With some of the men who wore wigs and some throwback women squeezing in low-cut dresses she wore for the first time for decades that partied like it was the 80s glam-metal scene again, singing at the party top of your lungs with Neil for "Wild side", dancing in their seats and on top of each other during the "Shout at The Devil", hoisting their glasses of beer and high-fiving each other in the great celebration of witness their antiheroes in action.

"How many of you out there you are crazy mother * $%! Res?" Asked rhetorically Neil almost to the point of the series 20-track half way, as if I knew the answer I would get.

Neil and Sixx - the old account that looked long enough in the tooth to give up the glamor makeup of his youth, the latter ignoring that same lesson - spent time stalking the stage and work the crowd, leaving Mars worrying thick chugging riffs and leads anthems like "Dr. Feelgood" and "Kickstart My Heart" and Lee pound out rhythms giant elevator.

And yes, according to tradition, solo Lee was to be attached to "The Cobra", a long subject, steel neck that allowed the battery to slide to the top of the stage, turned 360 degrees, and you to demonstrate their gravity-defying stick handling skills . . . although, to his credit, played along with pre-recorded instead of the usual exhibition of 180 beats per second that the batteries are prone to making music.

Another highlight was about Nikki Sixx as he unapologetically colorful and told the story of the birth of Mötley Crüe, expressing gratitude for "being alive", although his version of events ignores some of the rough edges after the band endured and ultimately survived.

There was bad blood spilled tonight, and that the band took its final bow on a small b-stage in the middle of the crowd serenaded with "Home Sweet Home", one wonders if this is the final or just a short break on the way to Reunionville.

It is with no small sense of irony that his warm-up act, the eternally ageless and legendary Alice Cooper, is celebrating its 50 years of unofficially in music, and shows no signs of slowing.

In fact, the old Black Eyes seems to be improving with age, making a tight set of 13 songs that focused on his series of early 70s rock anthems - "Hello Hooray", "No More Mr. Nice Guy "and" I'm Eighteen "among them - and an emphasis on theater forever.

With a tight five-piece band with three guitarists, including Nita Strauss, Cooper appeared with a red-striped suit and spats.
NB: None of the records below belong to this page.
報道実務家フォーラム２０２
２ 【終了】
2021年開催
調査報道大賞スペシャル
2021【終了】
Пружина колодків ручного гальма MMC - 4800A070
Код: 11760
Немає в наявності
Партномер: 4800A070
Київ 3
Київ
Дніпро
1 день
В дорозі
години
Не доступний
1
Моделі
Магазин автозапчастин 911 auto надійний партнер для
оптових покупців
Before the next 50 minutes were over, I'd be wearing a lab coat, a straitjacket, a boa constrictor (and man, the snake was huge!) Being attacked by a zombie nurse, transforms into a giant Frankenstein's monster, and loses his head through the guillotine.
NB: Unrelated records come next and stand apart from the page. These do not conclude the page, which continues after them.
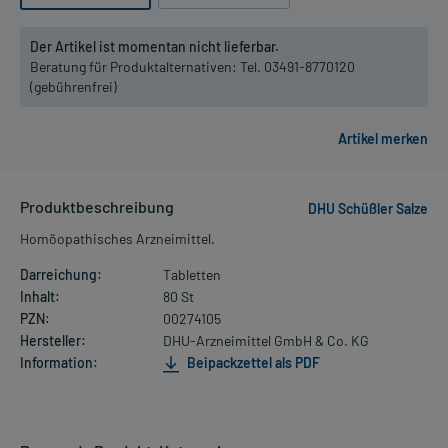
Der Artikel ist momentan nicht lieferbar.
Beratung für Produktalternativen:
Tel. 03491-8770120
(gebührenfrei)
Produktbeschreibung
DHU Schüßler Salze
Homöopathisches Arzneimittel.
Darreichung:
Tabletten
Inhalt:
80 St
PZN:
00274105
Hersteller:
DHU-Arzneimittel GmbH & Co. KG
Information:
Beipackzettel als PDF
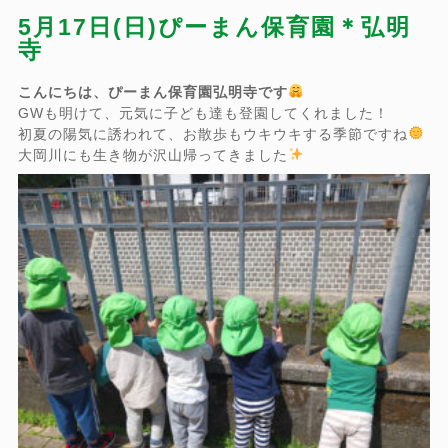
5月17日(日)ぴーまん保育園＊弘明
寺
こんにちは、ぴーまん保育園弘明寺です
GWも明けて、元気に子ども達も登園してくれました！
初夏の陽気に誘われて、お散歩もウキウキする季節ですね
大岡川にも生き物が沢山帰ってきました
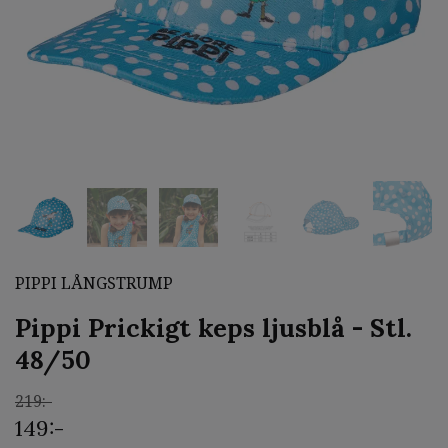
PIPPI LÅNGSTRUMP
Pippi Prickigt keps ljusblå - Stl.
48/50
219:-
149:-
It was a masterful performance, and something of a homecoming for the star born in Detroit, the Toronto connection, producer Bob Ezrin, was recognized in silence for the end of "out of school" that segued into Pink Floyd "Another Brick in the Wall (Part 2), "Ezrin both productions.

So while Mötley Crüe grinds to an end in early 2015, Alice Cooper becomes Dorian Gray. Something tells me this may not be the last we see of this heterogeneous group.